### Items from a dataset
=====

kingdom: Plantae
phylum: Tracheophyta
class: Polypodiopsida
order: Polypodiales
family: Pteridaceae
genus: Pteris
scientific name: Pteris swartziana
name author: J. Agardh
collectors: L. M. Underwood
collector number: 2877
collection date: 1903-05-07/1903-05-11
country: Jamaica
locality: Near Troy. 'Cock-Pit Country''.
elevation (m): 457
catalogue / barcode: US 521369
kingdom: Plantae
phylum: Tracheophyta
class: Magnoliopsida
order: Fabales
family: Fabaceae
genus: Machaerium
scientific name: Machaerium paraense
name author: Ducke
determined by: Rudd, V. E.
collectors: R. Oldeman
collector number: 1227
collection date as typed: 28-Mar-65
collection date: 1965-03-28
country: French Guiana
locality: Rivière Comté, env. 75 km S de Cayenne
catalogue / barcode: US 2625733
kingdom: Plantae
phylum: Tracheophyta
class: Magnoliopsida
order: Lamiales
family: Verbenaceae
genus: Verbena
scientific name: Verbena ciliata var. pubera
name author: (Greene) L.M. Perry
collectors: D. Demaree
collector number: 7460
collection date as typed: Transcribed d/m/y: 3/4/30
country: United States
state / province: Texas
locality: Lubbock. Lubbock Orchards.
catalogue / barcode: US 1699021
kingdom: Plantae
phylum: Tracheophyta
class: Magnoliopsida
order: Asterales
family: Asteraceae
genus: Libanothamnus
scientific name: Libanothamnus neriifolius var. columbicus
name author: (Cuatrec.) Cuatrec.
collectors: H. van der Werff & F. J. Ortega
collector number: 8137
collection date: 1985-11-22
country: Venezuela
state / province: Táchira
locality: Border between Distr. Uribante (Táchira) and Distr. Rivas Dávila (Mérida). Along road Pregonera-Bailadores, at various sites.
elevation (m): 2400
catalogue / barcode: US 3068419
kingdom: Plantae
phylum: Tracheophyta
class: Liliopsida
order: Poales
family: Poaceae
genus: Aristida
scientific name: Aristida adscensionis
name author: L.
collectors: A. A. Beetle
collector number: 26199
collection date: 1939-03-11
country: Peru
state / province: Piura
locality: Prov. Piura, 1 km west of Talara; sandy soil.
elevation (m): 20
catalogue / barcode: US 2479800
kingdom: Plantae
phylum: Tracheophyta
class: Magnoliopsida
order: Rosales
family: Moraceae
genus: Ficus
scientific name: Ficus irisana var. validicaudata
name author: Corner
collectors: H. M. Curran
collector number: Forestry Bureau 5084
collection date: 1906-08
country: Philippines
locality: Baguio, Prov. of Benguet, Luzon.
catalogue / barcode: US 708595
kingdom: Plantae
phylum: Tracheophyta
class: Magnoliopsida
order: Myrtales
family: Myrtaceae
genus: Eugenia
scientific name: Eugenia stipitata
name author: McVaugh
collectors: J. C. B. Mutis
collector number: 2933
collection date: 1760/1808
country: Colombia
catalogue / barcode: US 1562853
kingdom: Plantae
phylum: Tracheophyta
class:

=====

### PROBLEM DETAILS
Quote the lines of the records above, from the line containing "scientific name: Aristida adscensionis" through the line containing "genus: Ficus", with both of those lines included.

### RESULT OF THIS TASK
scientific name: Aristida adscensionis
name author: L.
collectors: A. A. Beetle
collector number: 26199
collection date: 1939-03-11
country: Peru
state / province: Piura
locality: Prov. Piura, 1 km west of Talara; sandy soil.
elevation (m): 20
catalogue / barcode: US 2479800
kingdom: Plantae
phylum: Tracheophyta
class: Magnoliopsida
order: Rosales
family: Moraceae
genus: Ficus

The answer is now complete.